LA IGLESIA NO ES LA OPINIÓN DE UNA PERSONA
«Y si alguno se imagina que sabe algo, aún no sabe nada como debería saberlo». 1 Corintios 8: 2
EL REDENTOR DEL MUNDO invistió a su iglesia con gran poder. Presenta las reglas que deben aplicarse a los casos en que se juzga a los miembros. Después de dar indicaciones explícitas en cuanto a la conducta que se ha de seguir, dice: «Les aseguro que todo lo que ustedes aten en la tierra quedará atado en el cielo, y todo lo que desaten en la tierra quedará desatado en el cielo» (Mat. 18: 18, NVI). De manera que aun la autoridad celestial ratifica la disciplina de la iglesia con respecto a sus miembros, cuando se ha seguido la regla bíblica.
La Palabra de Dios no da licencia a ningún ser humano para oponer su juicio al de la iglesia, ni le permite insistir en sus opiniones contrarias a las de la misma. Si no hubiera disciplina ni gobierno de la iglesia, esta se reduciría a fragmentos; no podría mantenerse unida como un cuerpo. Siempre hubo seres humanos de espíritu independiente, que aseveraron que estaban en lo correcto, que Dios los había instruido, impresionado y conducido en forma especial. Cada uno tiene una teoría propia, opiniones que le son peculiares, y cada uno sostiene que sus opiniones están de acuerdo con la Palabra de Dios. Cada cual sustenta diferente teoría y fe, aunque todos aseguran tener una luz especial de Dios. Apartan a los demás del cuerpo y cada uno es en sí mismo una iglesia separada. Todos no pueden estar en lo cierto, y sin embargo, se declaran conducidos por el Señor. La palabra de la inspiración no es sí y no, sino sí y amén en Cristo Jesús.

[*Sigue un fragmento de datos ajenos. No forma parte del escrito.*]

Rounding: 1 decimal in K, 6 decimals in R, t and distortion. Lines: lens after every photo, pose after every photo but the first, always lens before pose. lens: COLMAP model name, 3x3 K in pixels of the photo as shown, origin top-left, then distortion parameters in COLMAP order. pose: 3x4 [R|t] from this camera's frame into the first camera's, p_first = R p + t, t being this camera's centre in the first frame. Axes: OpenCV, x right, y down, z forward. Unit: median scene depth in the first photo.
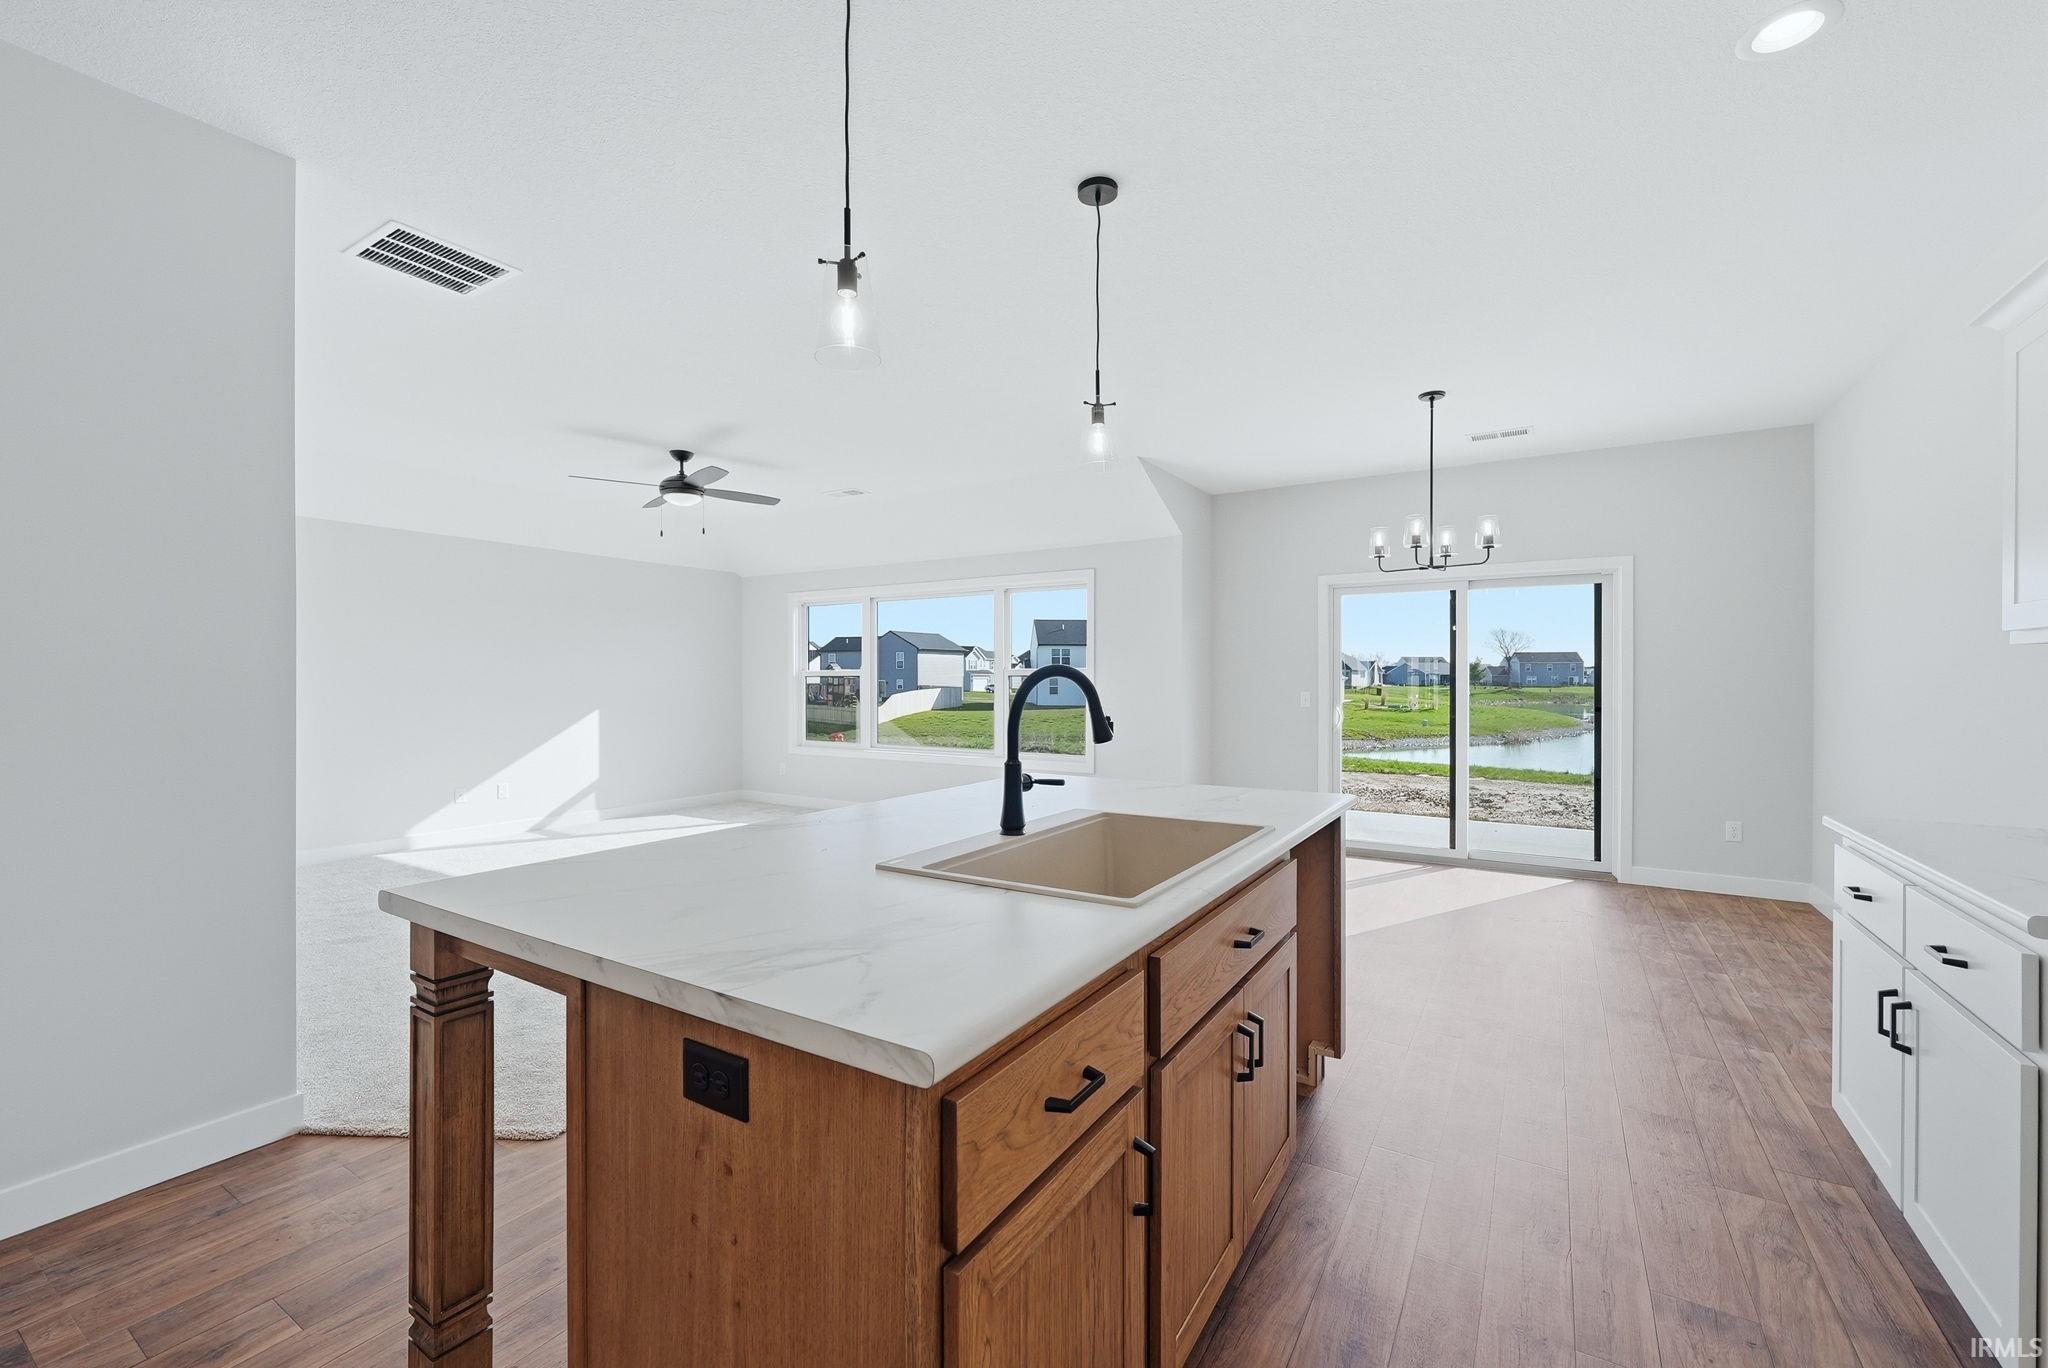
lens RADIAL K [[856.5, 0, 1013.5], [0, 856.5, 682.9], [0, 0, 1]] dist [-0.000128, -0.000552]
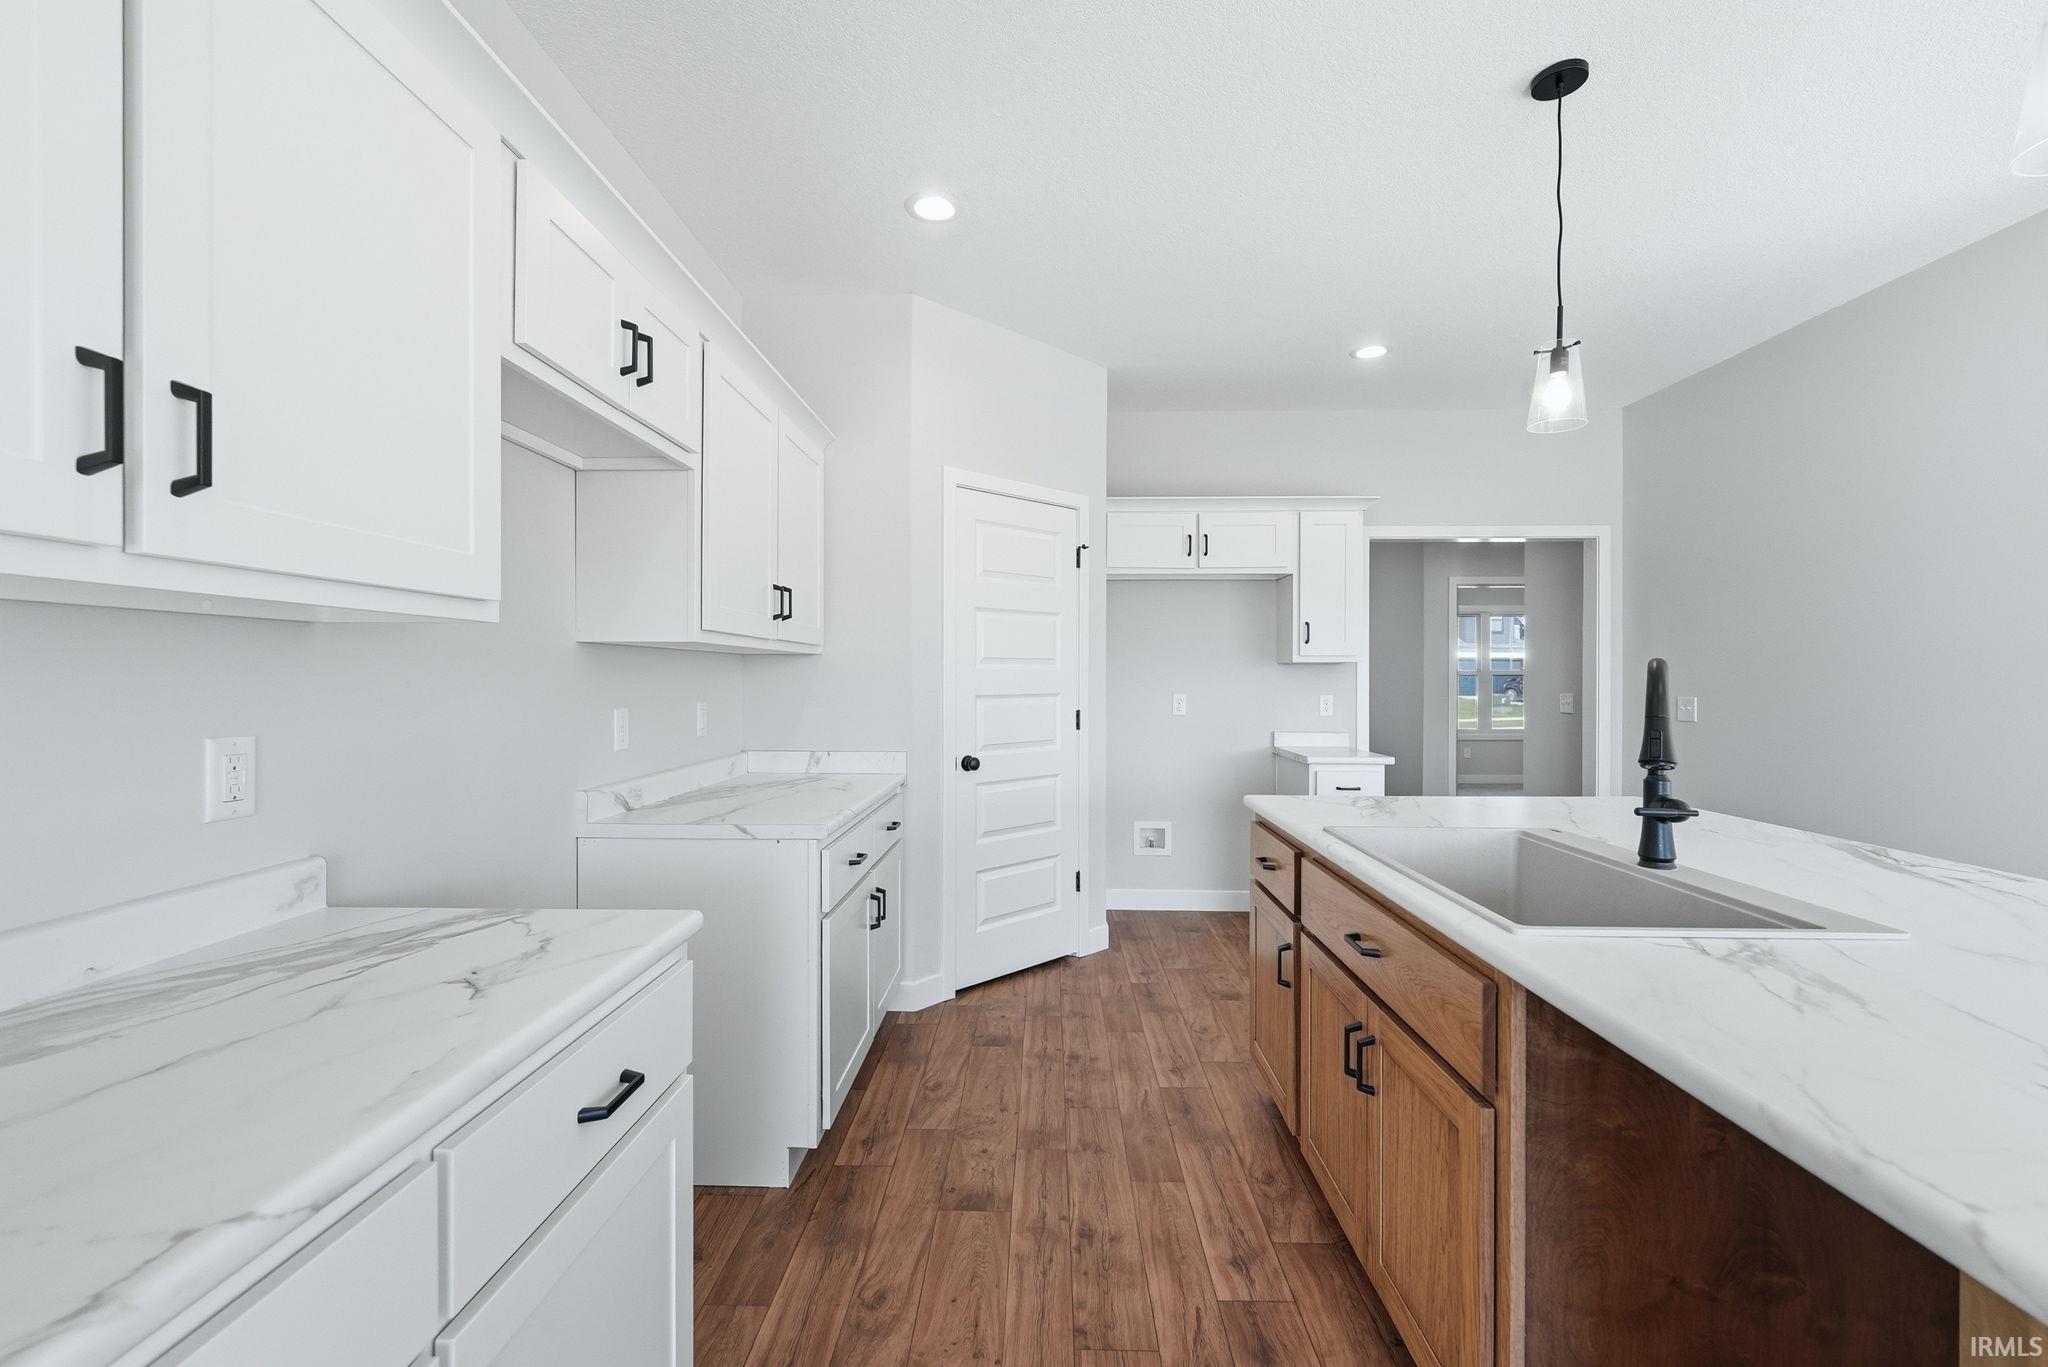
lens RADIAL K [[843.6, 0, 1024.4], [0, 843.6, 681.5], [0, 0, 1]] dist [-0.000115, -0.000460]
pose [[-0.863114, 0.001506, -0.505006, 0.468625], [-0.003619, 0.999951, 0.009166, -0.002590], [0.504995, 0.009739, -0.863067, 0.704358]]
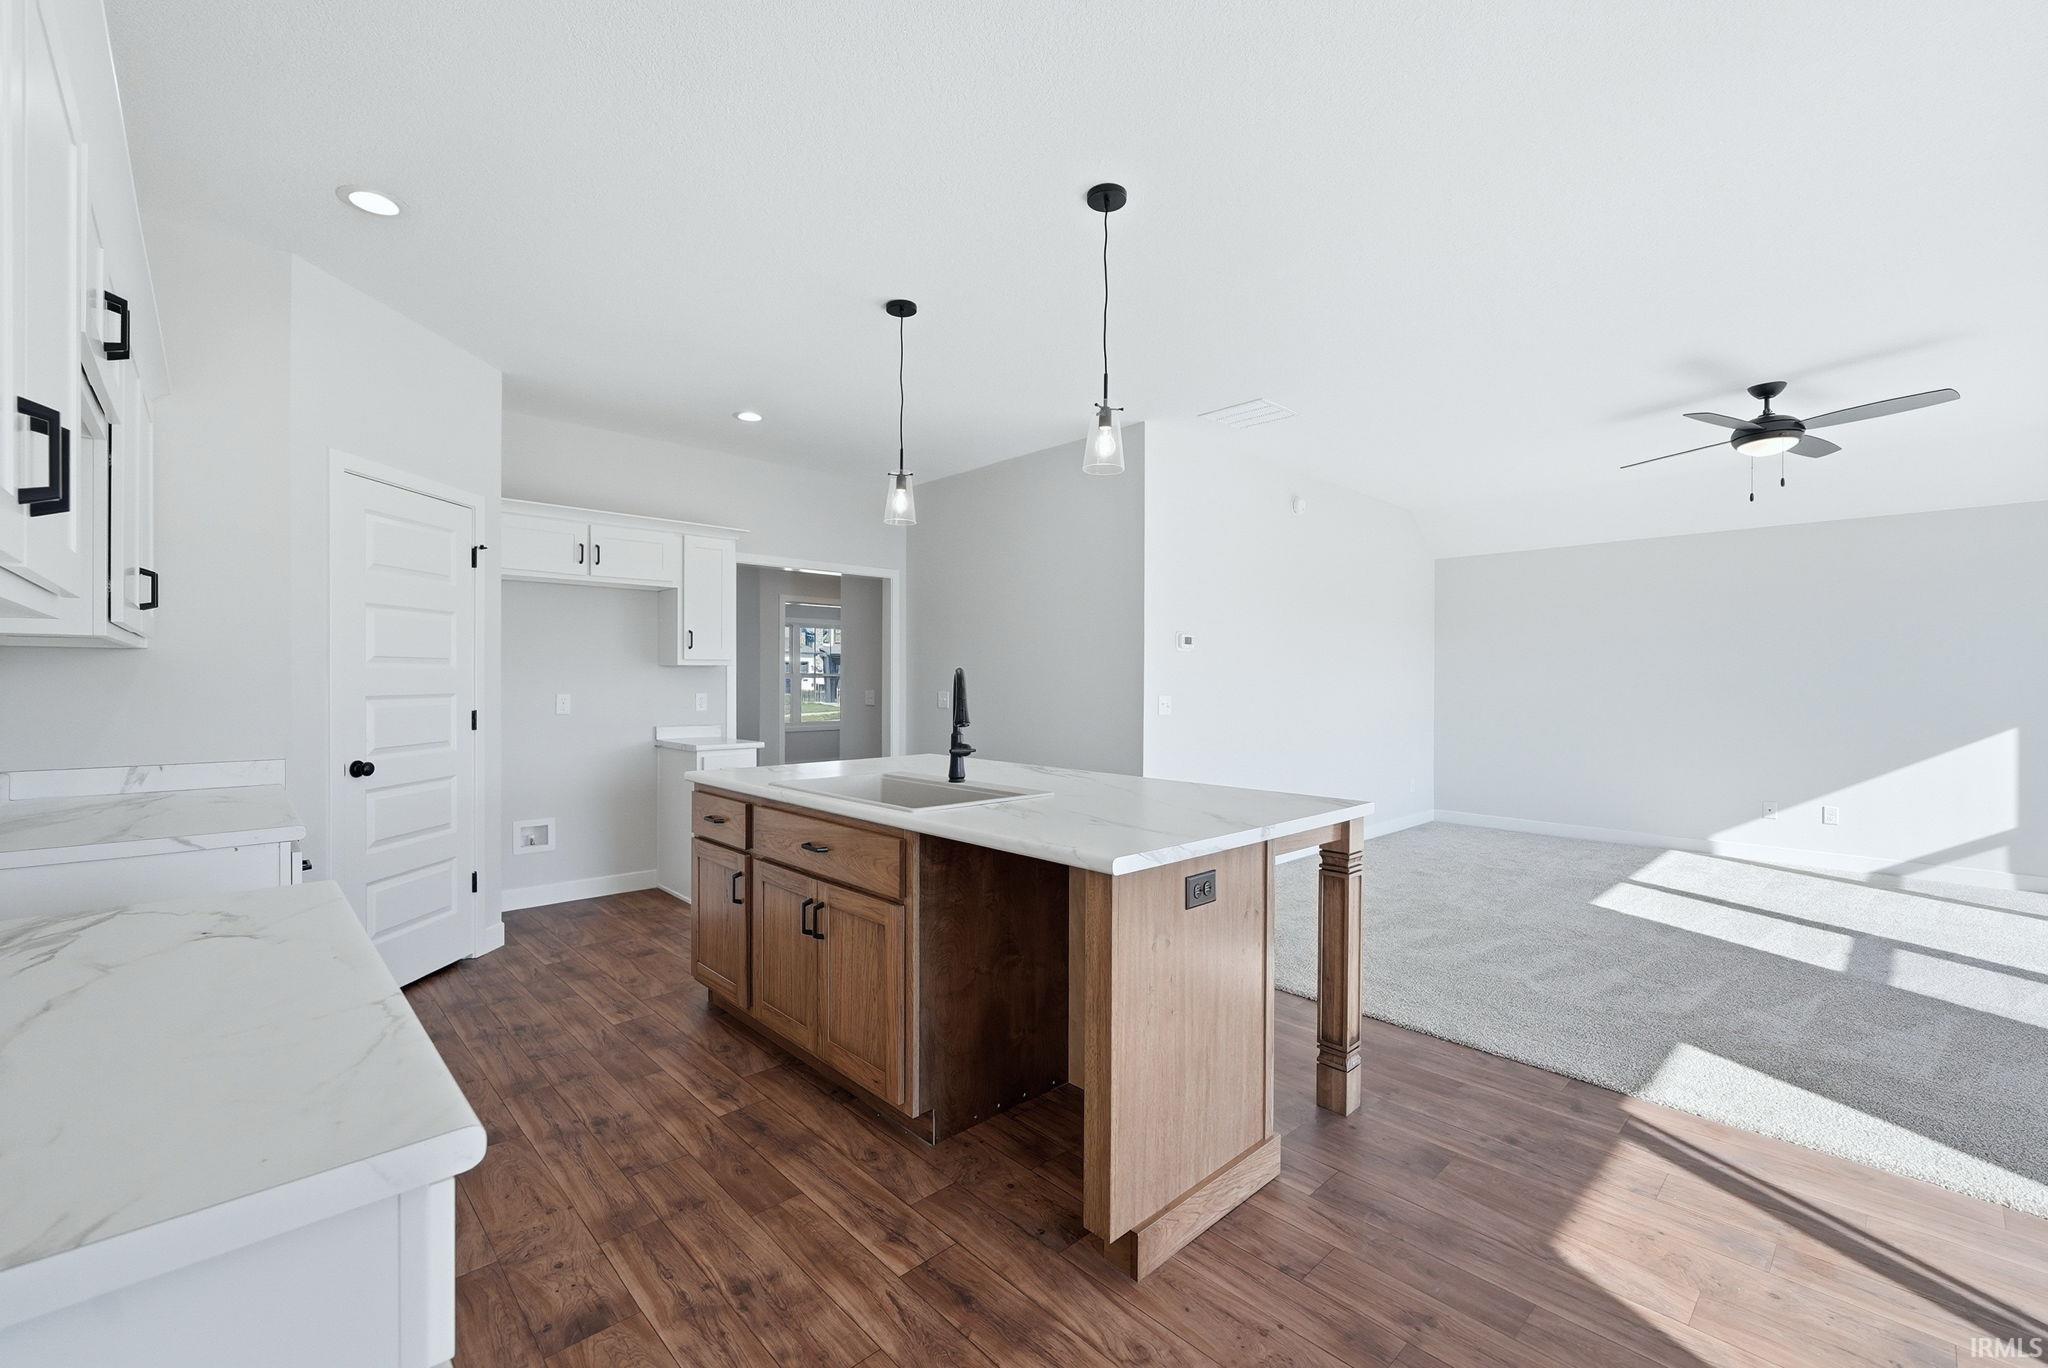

Después de impartir sus instrucciones, nuestro Salvador promete que si dos o tres se unen para pedir algo a Dios, eso les será concedido. Cristo demuestra con esto que debe haber unión con los demás, aun para desear un objetivo determinado. Se da gran importancia a la oración unánime, a la unión de propósito. Dios oye las oraciones de las personas; pero en esta ocasión Jesús dio lecciones sumamente importantes, que se relacionaban en especial con su iglesia recién organizada en la tierra. Debe haber acuerdo entre lo que se desea y por lo que se ora. No debía tratarse simplemente de los pensamientos y la actividad de una mente expuesta a engaño; la petición debía reflejar el deseo ferviente de varias mentes concentradas en el mismo punto.— Testimonios para la iglesia, t. 3, pp. 471-472.